For the output features of the upstream model, we applied a three-layer bidirectional LSTM (SepRNN). The model generates two mask matrices through two independent linear layers, which are then multiplied with the original audio features to obtain two separated speaker audio features.

Data Description

LibriMix is an open-source dataset designed for speech source separation of different speakers in noisy environments. This dataset is based on the clean subsets of LibriSpeech signals (including train-clean-100 and train-clean-360) along with WHAM noise.
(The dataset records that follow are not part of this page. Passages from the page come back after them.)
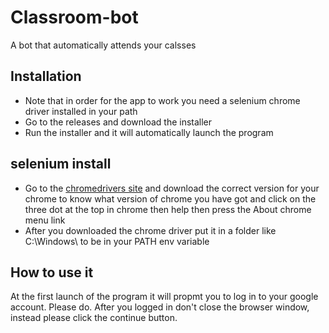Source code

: # Classroom-bot
 A bot that automatically attends your calsses
## Installation
- Note that in order for the app to work you need a selenium chrome driver installed in your path
- Go to the releases and download the installer
- Run the installer and it will automatically launch the program
## selenium install
- Go to the [chromedrivers site](https://sites.google.com/a/chromium.org/chromedriver/downloads) and download the correct version for your chrome
  to know what version of chrome you have got and click on the three dot at the top in chrome then help then press the About chrome menu link
- After you downloaded the chrome driver put it in a folder like C:\Windows\ to be in your PATH env variable
## How to use it
 At the first launch of the program it will propmt you to log in to your google account. Please do. After you logged in don't close
 the browser window, instead please click the continue button.
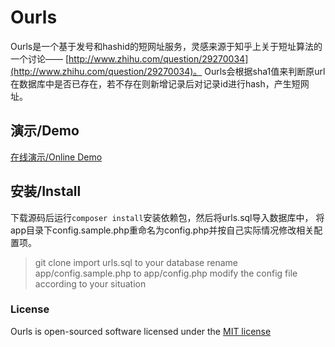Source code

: # Ourls

Ourls是一个基于发号和hashid的短网址服务，灵感来源于知乎上关于短址算法的一个讨论——
[http://www.zhihu.com/question/29270034](http://www.zhihu.com/question/29270034)。
Ourls会根据sha1值来判断原url在数据库中是否已存在，若不存在则新增记录后对记录id进行hash，产生短网址。

## 演示/Demo

[在线演示/Online Demo](http://skyx.in)

## 安装/Install

下载源码后运行`composer install`安装依赖包，然后将urls.sql导入数据库中，
将app目录下config.sample.php重命名为config.php并按自己实际情况修改相关配置项。

> git clone
import urls.sql to your database
rename app/config.sample.php to app/config.php 
modify the config file according to your situation

### License

Ourls is open-sourced software licensed under the 
[MIT license](http://opensource.org/licenses/MIT)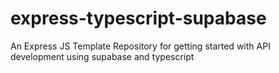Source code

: # express-typescript-supabase
An Express JS Template Repository for getting started with API development using supabase and typescript
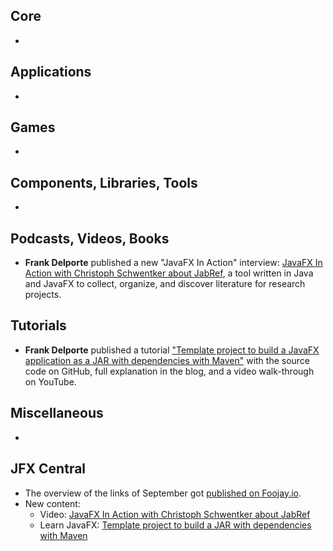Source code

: ## Core

* 

## Applications

* 

## Games

* 

## Components, Libraries, Tools

*

## Podcasts, Videos, Books

* **Frank Delporte** published a new "JavaFX In Action" interview: [JavaFX In Action with Christoph Schwentker about JabRef](https://webtechie.be/post/2024-10-01-jfxinaction-christoph-schwentker/), a tool written in Java and JavaFX to collect, organize, and discover literature for research projects.

## Tutorials

* **Frank Delporte** published a tutorial ["Template project to build a JavaFX application as a JAR with dependencies with Maven"](https://webtechie.be/post/2024-10-03-javafx-maven-jar-template/) with the source code on GitHub, full explanation in the blog, and a video walk-through on YouTube.

## Miscellaneous

*

## JFX Central

* The overview of the links of September got [published on Foojay.io](https://foojay.io/today/javafx-links-of-september-2024/).
* New content:
  * Video: [JavaFX In Action with Christoph Schwentker about JabRef](https://www.jfx-central.com/videos/-ddFxwh2U6E)
  * Learn JavaFX: [Template project to build a JAR with dependencies with Maven](https://www.jfx-central.com/learn-javafx/fat-jar)
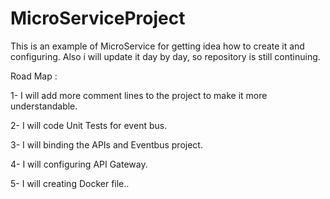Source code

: # MicroServiceProject
<p> This is an example of MicroService for getting idea how to create it and configuring.  Also i will update it day by day, so repository is still continuing.</p>

<p> Road Map : </p>
<p> 1-  I will add more comment lines to the project to make it more understandable.</p>
<p> 2- I will code Unit Tests for event bus.</p>
<p> 3- I will binding the APIs and Eventbus project.</p>
<p> 4- I will configuring API Gateway. </p>
<p> 5- I will creating Docker file..</p>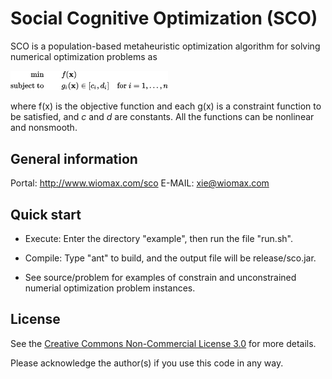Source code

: Social Cognitive Optimization (SCO)
===================================

SCO is a population-based metaheuristic optimization algorithm for solving numerical optimization problems as

<img src="https://github.com/xfxie/sco/blob/master/image/nop.png" width="50%" />

where f(x) is the objective function and each g(x) is a constraint function to be satisfied, and _c_ and _d_ are constants. All the functions can be nonlinear and nonsmooth.

General information
-------------------

Portal: http://www.wiomax.com/sco
E-MAIL: xie@wiomax.com

Quick start
-----------

- Execute: Enter the directory "example", then run the file "run.sh".

- Compile: Type "ant" to build, and the output file will be release/sco.jar. 

- See source/problem for examples of constrain and unconstrained numerial optimization problem instances.

License
-------

See the [Creative Commons Non-Commercial License 3.0](https://creativecommons.org/licenses/by-nc/3.0/us/) for more details.

Please acknowledge the author(s) if you use this code in any way.

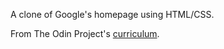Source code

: A clone of Google's homepage using HTML/CSS.

From The Odin Project's [curriculum](http://www.theodinproject.com/courses/web-development-101/lessons/html-css).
Various versions of LibriMix have been generated through mixing scripts, including two-speaker mixes, three-speaker mixes, and noisy mixes.

Composition and Specification of the Dataset

Source Data Volume

We selected the noise-free subset Libri2Mix with overlapping speech from two speakers in LibriMix, with the following data volumes:

There are two training data options available: train-360 (a speech separation dataset mixed from LibriSpeech's train-clean-360) and train-100 (mixed from LibriSpeech's train-clean-100):

  • train-360:212h
  • train-100:58h

Additionally, there is one validation set and one test set, each with a duration of:

  • dev:11h
  • test:11h

Training and Evaluation Data Volume

Training set: train-100, 58h, 13,900 samples;

Validation set: dev, 11h, 3,000 samples;

Test set: test, 11h, 3,000 samples;

Data Fields

The training set, validation set, and test set all contain mixture_{dataset_name}_mix_clean.csv:

  • mixture_{dataset_name}_mix_clean.csv: mixture_ID,mixture_path,source_1_path,source_2_path,length

Dataset Example

Below is an example of a data entry from mixture_train-100_mix_clean.csv:

32911-12359-0018_1723-141149-0013,

/media/hlt/chenyang_space/chenyang_space/speech_editing_and_tts/projects/s3prl/LibriMix/storage_dir/Libri2Mix/wav16k/min/train-100/mix_clean/2911-12359-0018_1723-141149-0013.wav,

/media/hlt/chenyang_space/chenyang_space/speech_editing_and_tts/projects/s3prl/LibriMix/storage_dir/Libri2Mix/wav16k/min/train-100/s1/2911-12359-0018_1723-141149-0013.wav,

/media/hlt/chenyang_space/chenyang_space/speech_editing_and_tts/projects/s3prl/LibriMix/storage_dir/Libri2Mix/wav16k/min/train-100/s2/2911-12359-0018_1723-141149-0013.wav,

221120

Evaluation Metric

  • si-sdr

Paper Citation

@article{Cosentino_Pariente_Cornell_Deleforge_Vincent_2020,   
title={LibriMix: An open-source dataset for generalizable speech separation},  journal={Le Centre pour la Communication Scientifique Directe - HAL - memSIC,Le Centre pour la Communication Scientifique Directe - HAL - memSIC},  
author={Cosentino, Joris and Pariente, Manuel and Cornell, Samuele and Deleforge, Antoine and Vincent, Emmanuel},  
year={2020},  
month={May},  
language={en-US} 
}

The LibriSpeech dataset is licensed under CC BY 4.0. The scripts to generate LibriMix are licensed under the MIT License.